Unlike anywhere else within the international community, the post-Soviet space (pSs) is unique since the states within it are bound together not only because of common history and culture, but also due to political geography and largely uniform self-perceptions. The Commonwealth of Independent States (CIS) – the cultural, political, economic and security successor of the USSR – has important and even a strategic advantage over comparable organizations such as: Le Francophonie, the Commonwealth of Nations, and the Iberian Union.
These associations of states are not geographically proximate leading to different international relations and geopolitical orientations. Indeed, the aforementioned owe their existence to naval power in the colonial period and the ability of ‘home’ countries to project political and military power to distant lands. This resulted in a lack of geographic integrity. Therefore, post-colonial organizations are characterized by the remoteness of their constituent parts and a disparity in world-views. For instance, the Commonwealth of Nations includes India, South Africa and Australia. These three states can hardly be said to share a similar, let alone homogeneous, international relations outlook. Such geopolitical diffusion waters down such associations and renders them useful only in advancing certain cultural and political activities.
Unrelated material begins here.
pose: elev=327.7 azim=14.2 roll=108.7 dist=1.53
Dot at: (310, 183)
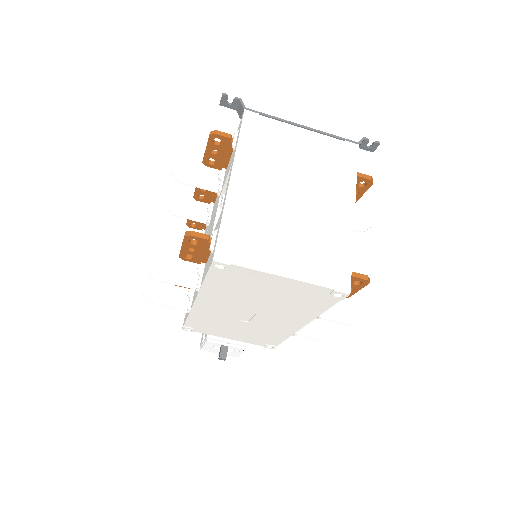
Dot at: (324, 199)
In contrast, the states in the pSs are geographically continuous, a fact that may expedite the construction and utilisation of a common economic space, customs union, and a free trade area that may facilitate the free movement of capital, labour, goods and services.
While heterogeneous political evolutions occurred among the states in the pSs they do share a common foundation; the dissolution of the Soviet Union. Paradoxically however, the pSs currently appears on the international scene as a unique socio-political structure. Despite its omission from political and geopolitical maps, the post-Soviet political skeleton binds independent states that were once a part of the Soviet system with energy resources and transport corridors, established markets, commercial and economic relationships. Also, the states of the pSs share specific state administrative systems, collective remains the Russian Empire and the Soviet Union.
Today the CIS forms the bedrock of an established pSs framework that may be utilised as a starting point for an array of additional integration projects in areas as varied as security, economics, diplomacy, enviro- and energy politics. Cooperation within the CIS structure has for example ripened into the Collective Security Treaty Organisation (CSTO) and the Eurasian Economic Community (EAEC) – perhaps the two most promising long-term projects in the pSs to date.